Hotel Ruanda – o que os brancos têm a ver com isso?
Não há como ser diferente. Após assistir ao filme Hotel Ruanda todos se perguntam como tal horror foi possível. Faz 11 anos do terrível genocídio e já esquecemos de como isso pode acontecer sem que alguma coisa o impedisse.
O filme de Terry George, que já retratou em película os conflitos na Irlanda, não apela para cenas sangrentas, mas consegue passar um pouco do absurdo presente na aplicação do projeto de acabar com todos os tutsis de Ruanda. Um conflito que matou cerca de 1 milhão de pessoas em apenas três meses.
A história de Hotel Ruanda é baseada num drama real, protagonizado por Paul, um hutu gerente de um hotel de luxo em Kigali (capital do país). Paul convive com a elite branca e negra do país: militares, chefes de missões da ONU, grandes empresários e turistas maravilhados pelos safáris africanos.
Através desse personagem, o diretor explora bem qual foi o destino dos brancos poderosos em Ruanda e o terrível imobilismo dos países europeus e dos EUA. Impressionantemente, bastava uma ligação para a pessoa certa que a milícia hutu desistia de matar uma família.
O filme põe por terra qualquer versão de que as informações sobre o genocídio não estavam disponíveis para os chefes de Estado dos países ricos. Todos sabiam dos assassinatos em massa, e pior, tinham influência na milícia hutu que permitia a evacuação dos brancos do país!
Apesar dessas informações, há aspectos importantes para a compreensão do conflito que não podem ser esquecidos. A delimitação do espaço temporal apenas durante o período do massacre dificulta a caracterização mais complexa do conflito. Apesar de denunciar o papel dos brancos, o filme não esclarece as razões do conflito entre os hutus e tutsis e como tomou tal proporção.
A polarização entre os tutsis e hutus teve sua agudização a partir da colonização que inicialmente foi feita por alemães e, depois da 1ª. Guerra Mundial, pelos belgas. A forma de governo era indireta: o governo colonial dominava a partir dos chefes tribais. Os belgas reconheceram os tutsis como a elite, e isso colocou esse grupo como uma casta poderosa em Ruanda.
A hegemonia tutsi só foi revertida em 1961 quando os hutus formaram um governo depois da libertação nacional – apesar de não ter significado uma grande ruptura com o colonialismo belga. Durante o longo período de governo hutu muitos tutsis se refugiaram em Uganda.
No início dos anos 90 ocorre então a invasão do exército ugandense, liderado pelo presidente Yoweri Museveni e composto pelos tutsis. Este havia se tornado o queridinho do FMI e dos EUA no final da década de 80 quando aplicou um processo de privatização em seu país. O ex-presidente Jimmy Carter disse que Muzeveni era um dos mais importantes líderes africanos.
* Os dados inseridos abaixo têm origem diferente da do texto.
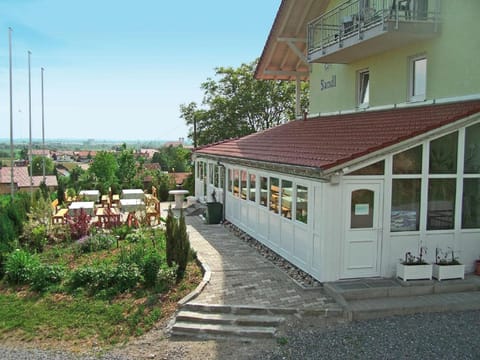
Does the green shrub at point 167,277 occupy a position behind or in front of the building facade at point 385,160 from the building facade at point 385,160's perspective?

Os principais líderes da invasão ugandense foram treinados pelos EUA. Depois formaram a Frente Patriótica Ruandesa (RPF). Três anos após a invasão, havia mais de 1 milhão de refugiados dentro de Ruanda por causa das ações da FPR, e as vítimas principais eram os camponeses.
Instaurou-se então uma guerra civil. O presidente de Ruanda Habyarimana teve apoio de forças francesas para treinar seu exército contra a RPF. Porém em muitas ações desse exército havia a perseguição de civis.
No ano de 93, o presidente e a RPF assinam acordos de paz. Mas a guerra civil impulsionou e fortaleceu a corrente conhecida como Akazu. Esse grupo liderou o genocídio que teve seu estopim com a queda do avião onde estava o presidente Habyarimana em 8 de Abril de 1994.
O imperialismo americano, assim como a França e a Inglaterra tiveram papel central nos acontecimentos de Ruanda. Os EUA barraram todas as tentativas de intervenção da ONU no conflito. Para o governo americano o conflito acabaria com uma vitória dos seus amigos da RPF, que lhes garantiriam um governo pró-EUA. Tudo bem se isso acabaria com um saldo alto de mortes. Afinal não foi exatamente isso que aconteceu? Depois dos terríveis meses de genocídio, a RPF tomou o controle do território e empurrou a milícia hutu para o Congo.
Para sabermos exatamente o que aconteceu em Ruanda ainda necessitamos de muitas informações que a ONU e os governos imperialistas não cederam. Mas está claro que o imperialismo não ficou só imóvel frente a esses terríveis eventos, como mostra Hotel Ruanda, teve sim um papel ativo que colocou o conflito numa escala apocalíptica.